Prompt Injection Prevention Checklist: Defenses for RAG, Agents, and Tool-Using Apps
securityprompt-injectionragagentstool-callingllm-securitychecklist

Prompt Injection Prevention Checklist: Defenses for RAG, Agents, and Tool-Using Apps

NNewData Editorial
2026-06-13
10 min read

A reusable prompt injection prevention checklist for securing RAG systems, agents, and tool-using LLM apps before launch and after workflow changes.

Prompt injection is one of the easiest ways for an otherwise capable AI application to behave unsafely, leak data, misuse tools, or ignore its intended rules. This checklist is designed for teams building retrieval-augmented generation systems, agentic workflows, and tool-using LLM apps that need practical defenses rather than vague warnings. Use it before launch, during major workflow changes, and whenever you add a new data source, model, tool, or integration.

Overview

The core problem is simple: an LLM often treats text as instructions, even when that text comes from places you do not fully control. In a basic chatbot, that might mean a malicious user message. In a RAG pipeline, it can also mean a poisoned document, web page, support ticket, code comment, PDF, or CRM note. In an agent, it can mean a tool result, browser content, or an intermediate step generated by another model.

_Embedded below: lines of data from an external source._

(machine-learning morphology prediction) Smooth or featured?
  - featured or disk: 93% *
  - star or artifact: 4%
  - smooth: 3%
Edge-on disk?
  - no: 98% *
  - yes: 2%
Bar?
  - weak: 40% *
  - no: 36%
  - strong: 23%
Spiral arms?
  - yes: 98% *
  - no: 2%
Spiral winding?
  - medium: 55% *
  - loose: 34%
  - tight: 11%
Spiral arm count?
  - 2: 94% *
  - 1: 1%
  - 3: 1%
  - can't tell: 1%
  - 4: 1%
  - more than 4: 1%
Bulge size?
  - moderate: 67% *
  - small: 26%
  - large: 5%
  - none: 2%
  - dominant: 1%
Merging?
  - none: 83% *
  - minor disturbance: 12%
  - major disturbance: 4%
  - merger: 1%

That is why prompt injection prevention is not only a prompt engineering task. It is an application security task that spans system design, retrieval, tool calling security, output validation, observability, and testing. Good prompts help, but prompts alone are not a sufficient boundary.

A useful mental model is to separate your application into three trust zones:

  • Trusted instructions: your system prompt, developer policies, tool schemas, allowlists, and backend business rules.
  • Untrusted content: user input, retrieved documents, web results, uploaded files, emails, logs, and third-party API responses.
  • Sensitive actions: sending emails, querying internal systems, making purchases, writing data, invoking code, or revealing privileged information.

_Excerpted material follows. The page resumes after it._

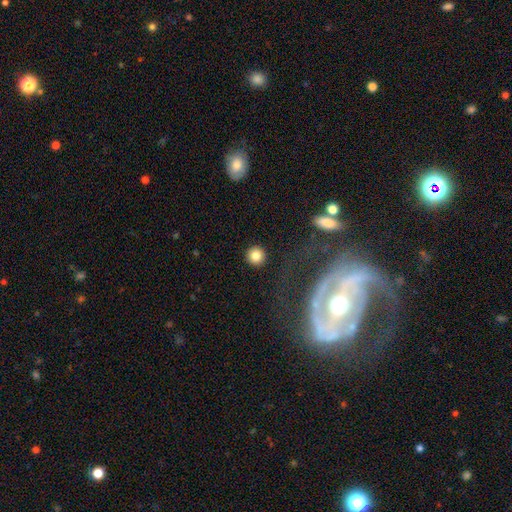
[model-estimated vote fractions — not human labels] This appears to be a smooth galaxy with no disk features (82%) that is round (95%). Merging: none (92%).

Your goal is not to make the model magically understand security. Your goal is to design the application so untrusted content cannot easily override trusted instructions or trigger sensitive actions without separate controls.

As a starting point, keep these baseline principles in place for any LLM app development project:

  • Treat all external text as untrusted, even if it comes from internal systems.
  • Do not let the model decide its own permissions.
  • Separate instruction channels from data channels wherever possible.
  • Constrain outputs with schemas and validators when using structured output JSON.
  • Require deterministic checks before executing high-risk tool calls.
  • Log enough context to investigate failed or suspicious runs.
  • Test with adversarial examples, not only happy-path prompts.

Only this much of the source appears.